Running Pipelines
Invoking a Pipeline
Thus far we have shown how to define stages and pipelines in MRO files. To invoke a pipeline, write an MRO file containing a pipeline call
statement with the desired input arguments. This call
statement is called an invocation. To invoke the example pipeline from above:
invoke.mro
@include "pipeline.mro"
call DUPLICATE_FINDER(
unsorted = "/home/duplicator_dave/unsorted.txt",
)
Typically, an invocation MRO file contains a single @include
statement that causes the pipeline definition to be included, and a single call
statement of that pipeline. It is generally discouraged to call
a pipeline in the same file in which it is defined, because then the pipeline definition cannot be easily reused for other invocations with different input arguments.
Running mrp
mrp
is the runtime executable that runs Martian pipelines. When a pipeline is run, the instantiation of it is called a pipestance, which is a portmanteau of “pipeline” and “instance”. The command-line interface for mrp
is:
$ mrp <invocation_mro> <pipestance_id>
To start a run, provide an invocation MRO file, plus a unique pipestance ID, comprising only numbers, letters, dashes, and underscores. This ID will be the name of the directory containing the pipestance, relative to the current working directory. When running a pipeline multiple times, choose a different pipestance ID for each run.
mrp
features a number of command-line options, which are documented in Advanced Features.
Once mrp
starts, you should see the following output:
$ mrp invoke.mro piperun1
Martian Runtime - 2.2.0
Running preflight checks (please wait)...
2018-01-02 14:23:52 [runtime] (ready) ID.piperun1.DUPLICATE_FINDER.SORT_ITEMS
2018-01-02 14:23:53 [runtime] (split_complete) ID.piperun1.DUPLICATE_FINDER.SORT_ITEMS
2018-01-02 14:23:53 [runtime] (run:local) ID.piperun1.DUPLICATE_FINDER.SORT_ITEMS.fork0.chnk0.main
At a high level, mrp
performs the following to run a pipeline:
- Parse and validate MRO file (e.g. invoke.mro)
- Convert the MRO into a graph representation of the pipeline
- Create a directory for the pipestance named with the pipestance ID provided (e.g. piperun1)
- Begin evaluating dependencies and executing the stages of the pipeline
- Continuously monitor stages and advance through the pipeline graph when dependencies are satisfied
Completion and Failure
If the pipestance encounters no errors while running, mrp
exits with status 0 and writes a _complete
file in the top level of the pipestance directory.
If the pipestance encounters does an encounter an error, mrp
exits with status 1. The failed stage(s) will contain an _errors
file with information about the error.
For more details about how to examine an in-progress, completed, or failed pipestance, see Inspecting Pipelines.
Restarting
When a pipestance fails, it can be restarted by running mrp
with the same
arguments as before. mrp
will identify the failed stages, and reset them to
a clean state so that they can run again.
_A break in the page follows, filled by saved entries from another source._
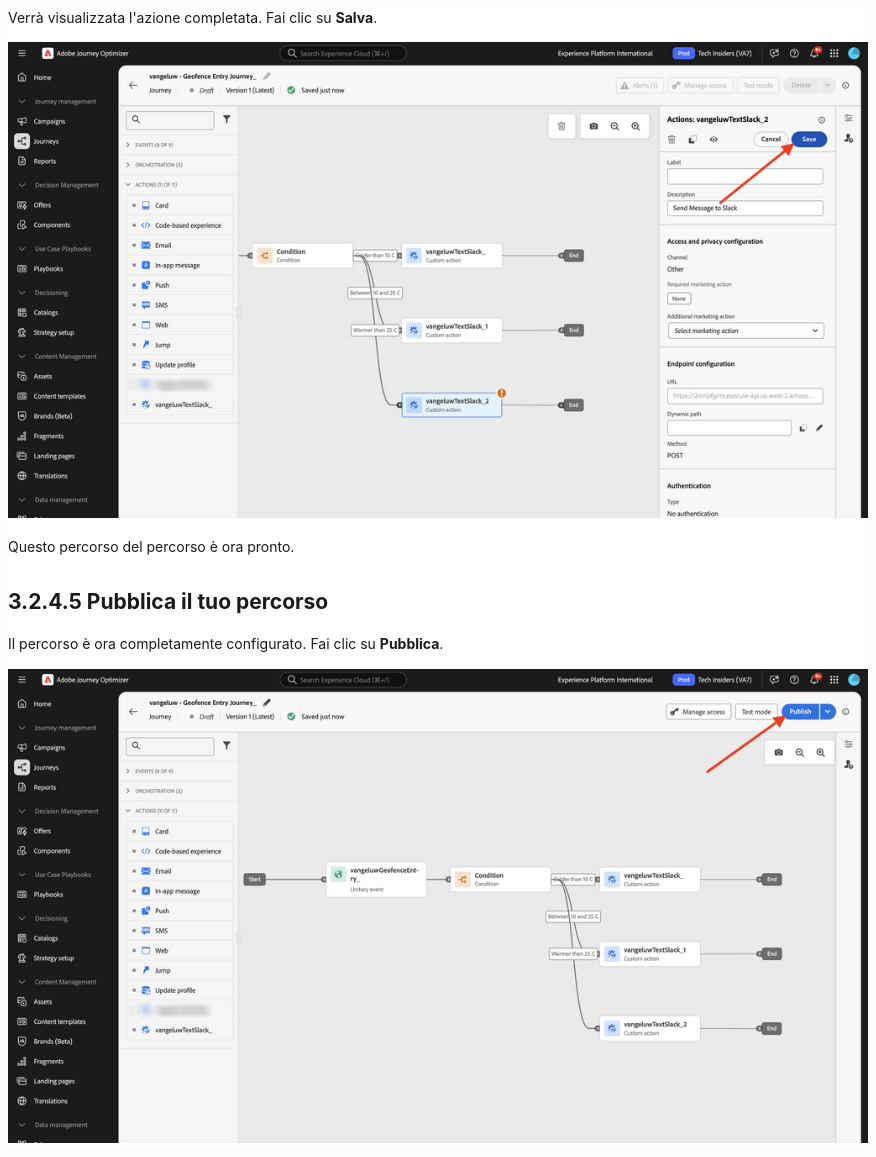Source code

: Verrà visualizzata l&#39;azione completata. Fai clic su **Salva**.

![Demo](./images/jod22.png)

Questo percorso del percorso è ora pronto.

## 3.2.4.5 Pubblica il tuo percorso

Il percorso è ora completamente configurato. Fai clic su **Pubblica**.

![Demo](./images/jodone.png)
Stages that have already completed
successfully will not be reset or re-run. mrp
attempts to verify that no
other instance of mrp
is currently running that pipestance, and that
other settings are compatible with the previous run. Normally retrying will
only re-run failed chunks. If the MRO_FULLSTAGERESET
environment variable
is non-empty, the entire failed stage will be reset.
Stages which failed with error messages that match regular expressions defined
in martian/jobmanagers/retry.json
may be retried automatically. mrp
will
restart itself in such circumstances a number of times configured either from
the command line or in retry.json
giving up. This is useful for error
types which are expected to be transient, such as receiving a signal from the
operating system.
If mrp
is restarted with the --inspect
flag set, it should attempt to read
the pipestance in “read only” mode. In combination with --noexit
this can be
used to open up a user interface for an old pipestance.